**Task details:** Can you take the runtime discovery document further, continuing on from its last sentence?

**Excerpt:**
********************

Runtime Discovery

✅ COMPLETE: Runtime discovery is fully implemented and operational. The system collects comprehensive container and process information and builds a complete graph representation with relationship types.

Implementation Status:

✅ Runtime graph builder

✅ Protobuf data models

✅ Resource store integration

✅ Container discovery system

✅ Process topology building

✅ Parent-child process relationships

🚧 Container-process relationships (planned)

🚧 Container-hardware affinity relationships (planned)

Overview

The Runtime Graph feature adds container and process discovery with graph representation to the Antimetal Agent, enabling runtime resources to be represented as nodes and relationships in "The Graph" alongside Kubernetes and hardware resources. This creates a complete topology from hardware → containers → processes.

********************

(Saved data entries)
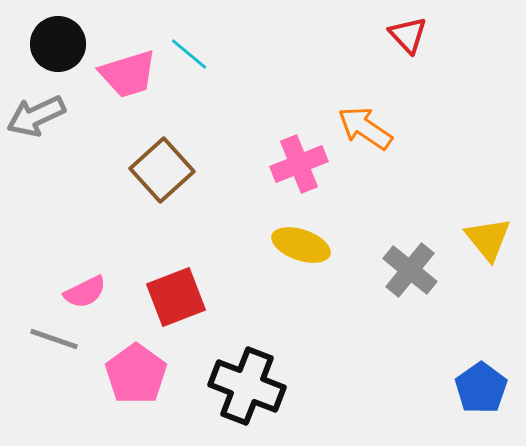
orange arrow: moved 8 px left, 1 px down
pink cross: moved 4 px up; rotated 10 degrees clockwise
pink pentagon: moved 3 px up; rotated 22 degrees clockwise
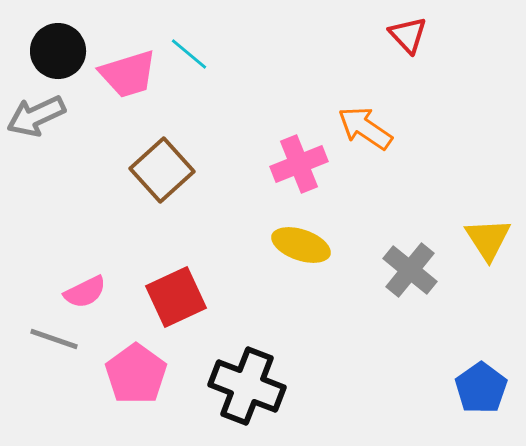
black circle: moved 7 px down
yellow triangle: rotated 6 degrees clockwise
red square: rotated 4 degrees counterclockwise
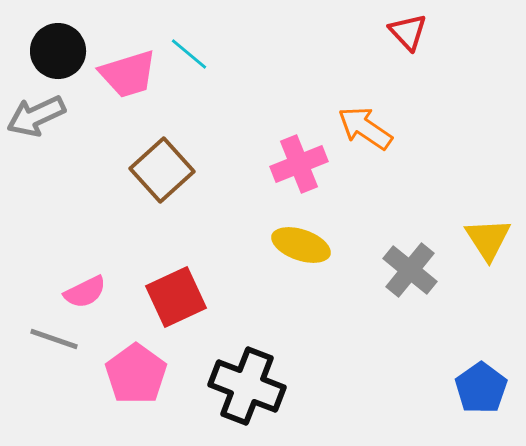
red triangle: moved 3 px up
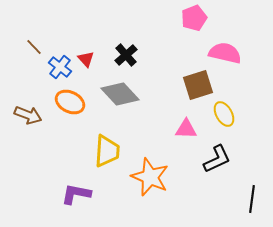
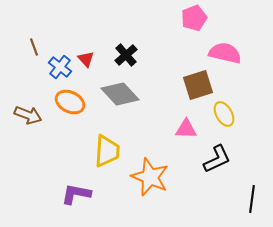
brown line: rotated 24 degrees clockwise
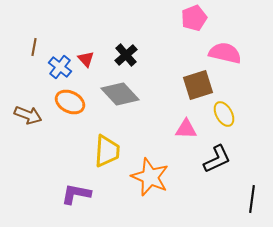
brown line: rotated 30 degrees clockwise
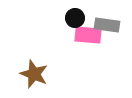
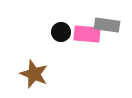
black circle: moved 14 px left, 14 px down
pink rectangle: moved 1 px left, 1 px up
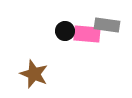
black circle: moved 4 px right, 1 px up
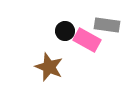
pink rectangle: moved 6 px down; rotated 24 degrees clockwise
brown star: moved 15 px right, 7 px up
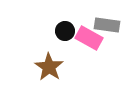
pink rectangle: moved 2 px right, 2 px up
brown star: rotated 12 degrees clockwise
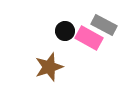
gray rectangle: moved 3 px left; rotated 20 degrees clockwise
brown star: rotated 20 degrees clockwise
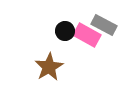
pink rectangle: moved 2 px left, 3 px up
brown star: rotated 12 degrees counterclockwise
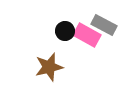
brown star: rotated 16 degrees clockwise
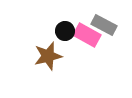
brown star: moved 1 px left, 11 px up
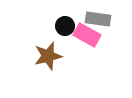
gray rectangle: moved 6 px left, 6 px up; rotated 20 degrees counterclockwise
black circle: moved 5 px up
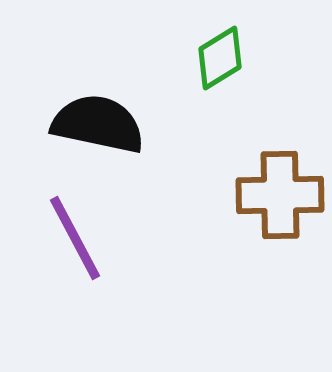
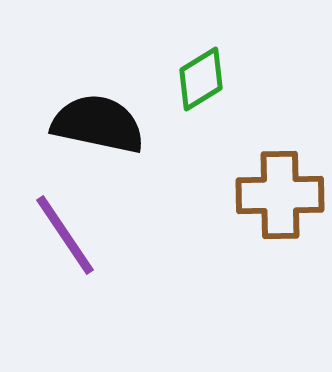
green diamond: moved 19 px left, 21 px down
purple line: moved 10 px left, 3 px up; rotated 6 degrees counterclockwise
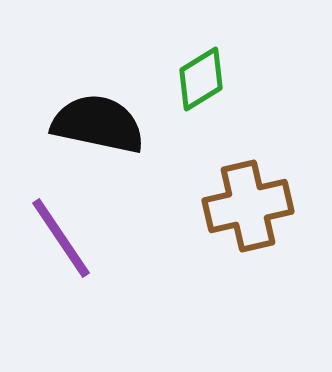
brown cross: moved 32 px left, 11 px down; rotated 12 degrees counterclockwise
purple line: moved 4 px left, 3 px down
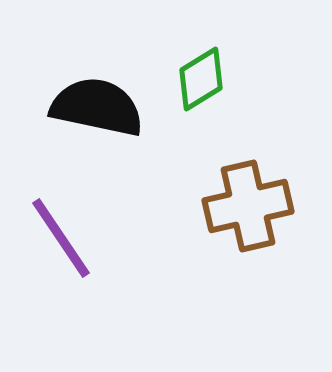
black semicircle: moved 1 px left, 17 px up
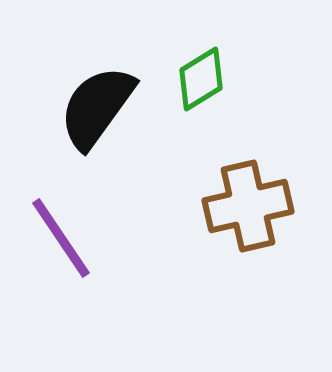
black semicircle: rotated 66 degrees counterclockwise
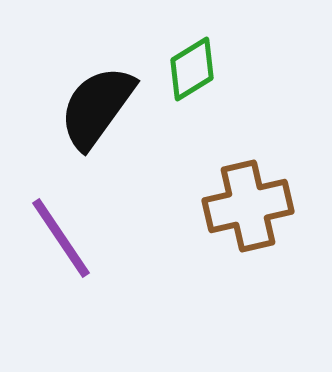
green diamond: moved 9 px left, 10 px up
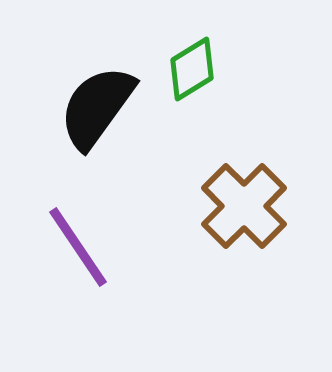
brown cross: moved 4 px left; rotated 32 degrees counterclockwise
purple line: moved 17 px right, 9 px down
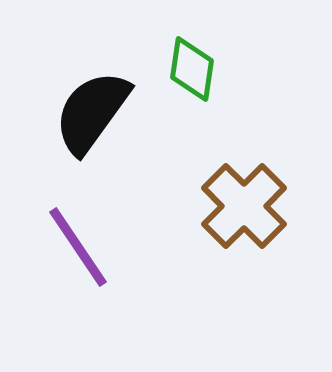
green diamond: rotated 50 degrees counterclockwise
black semicircle: moved 5 px left, 5 px down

********************

**Task output:**
Architecture

Components

┌─────────────────────────────────────────────────────────────┐
│                  Container Discovery                        │
│  (Cgroup filesystem scanning, multi-runtime support)       │
└──────────────────────┬──────────────────────────────────────┘
                       │ Container information
                       ▼
┌─────────────────────────────────────────────────────────────┐
│                   Runtime Manager                          │
│  - Periodic collection orchestration (30s intervals)       │
│  - Runtime snapshot aggregation                            │
│  - Integration with performance collectors                  │
└──────────────────────┬──────────────────────────────────────┘
                       │ Runtime snapshot
                       ▼
┌─────────────────────────────────────────────────────────────┐
│               Runtime Graph Builder                        │
│  - Converts discovery data to graph nodes                  │
│  - Creates RDF triplet relationships                       │
│  - Process topology building                               │
└──────────────────────┬──────────────────────────────────────┘
                       │ Resources & Relationships
                       ▼
┌─────────────────────────────────────────────────────────────┐
│                    Resource Store                          │
│   (BadgerDB - stores nodes and relationships)              │
└─────────────────────────────────────────────────────────────┘

Data Flow

Container Discovery scans cgroup filesystem for running containers
Performance Collectors provide process information (future integration)
Runtime Manager orchestrates periodic collection (default: 30 seconds)
Graph Builder transforms raw data into graph nodes and relationships
Resource Store persists the runtime graph using RDF triplets

Runtime Ontology

Complete Runtime Graph Diagram

graph TB
    %% Node Style Definitions
    classDef containerNode fill:#e3f2fd,stroke:#0277bd,stroke-width:3px
    classDef processNode fill:#f3e5f5,stroke:#7b1fa2,stroke-width:2px
    classDef systemProcess fill:#fff3e0,stroke:#f57c00,stroke-width:2px
    classDef k8sProcess fill:#e8f5e8,stroke:#388e3c,stroke-width:2px
    
    %% Container Nodes (discovered from cgroups)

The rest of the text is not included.